David Paterson: So Denis, this is a great place to stop, by these musical instruments.
Denis Noble: They're lovely, aren't they?
DP: Because you can probably guess the question I'm going to ask you.
DN: I think I know where you're leading to.
DP: I'd just like to talk about 'The Music of Life'. DN: Right.
DP: Because I'm really interested in your motivation as to why you wrote this book, to start with.
DN: Well first of all, that if one thinks that life is a process,
not just the components, the genes and proteins, then
what is the best metaphor for a process, it's surely music?
The notes following one after the other in a sequence that only makes sense,
as a sequence, as a process, so that was one motivation.
The other though was that it seemed to me that what had happened, roughly speaking,
around the year 2000, was that people had realised that physiology was necessary.
But they didn't call it physiology, they called it systems biology. So my book is actually about systems biology.
But of course what it says in the effect is that that is what physiology is.
DP: What has been the response of the wider community to this?
DN: Very interesting question there David, very interesting question
because, what is it, seven years after publication? There is still no systematic response.
No one has replied.
It's as though you sent a message out there and you're still waiting for it to come back.
DP: I'll have a chat to Richard Dawkins. DN: I think you should, yes, exactly.
DP: On the whole science has moved in a very reductive way... DN: Exactly so.
DP: ..what we get done, to atomic structure now, we've got our proteins, we've got our genes,
we spatially can't go much further so what do physiologists have to now do?
Because it seems to me we have all the bits and pieces out there but we've got to...reassemble them.
DN: It is the central challenge of biology and I think physiology is right in there because
it deals with the analysis of function, function is central to working this out.
DP: So really what we're getting to now is how do we define function... DN: Well yes. DP: ...with physiology?
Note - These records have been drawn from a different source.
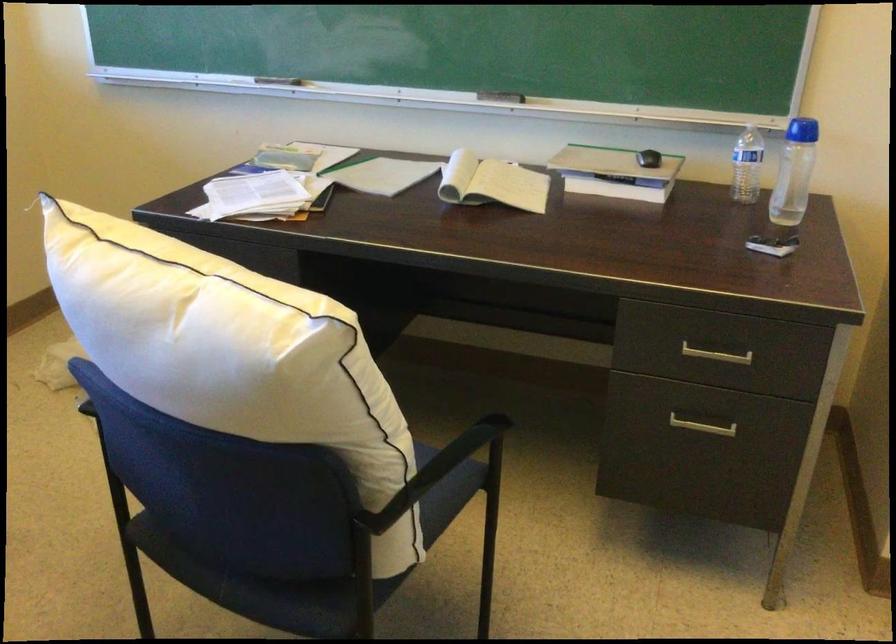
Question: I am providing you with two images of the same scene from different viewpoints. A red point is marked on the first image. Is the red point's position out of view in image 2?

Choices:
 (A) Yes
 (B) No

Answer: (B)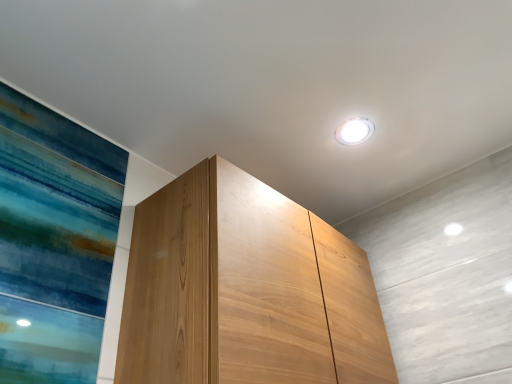
This screenshot has height=384, width=512. What do you see at coordinates (245, 290) in the screenshot? I see `light brown wood cupboard at center` at bounding box center [245, 290].

Where is `light brown wood cupboard at center`? light brown wood cupboard at center is located at coordinates (245, 290).

The height and width of the screenshot is (384, 512). Identify the location of light brown wood cupboard at center. (245, 290).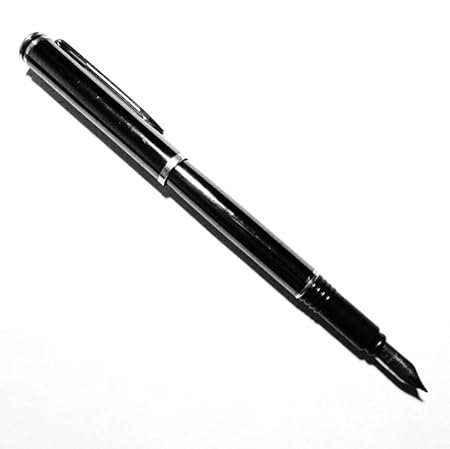
Where is `pen`? The width and height of the screenshot is (450, 449). pen is located at coordinates (225, 210).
DN: Very big question, we're not very clear about what it means because on the one hand we have
function that you and I would interpret, for example, as the the mechanism of the heart,
the mechanism of the pump, the mechanism of the circulation.
On the other hand, there is this definition of function that says it's for this,
it's for that, and that's why it's evolved.
And somehow we have to find a way of bringing those two concepts of function together.
In the end, function is for something even if there isn't something up there that said it should be for that function,
it's still for some function.
DP: So there's still plenty of work for physiologists?
DN: Absolutely so, we're at the beginning of a very exciting period, is my view.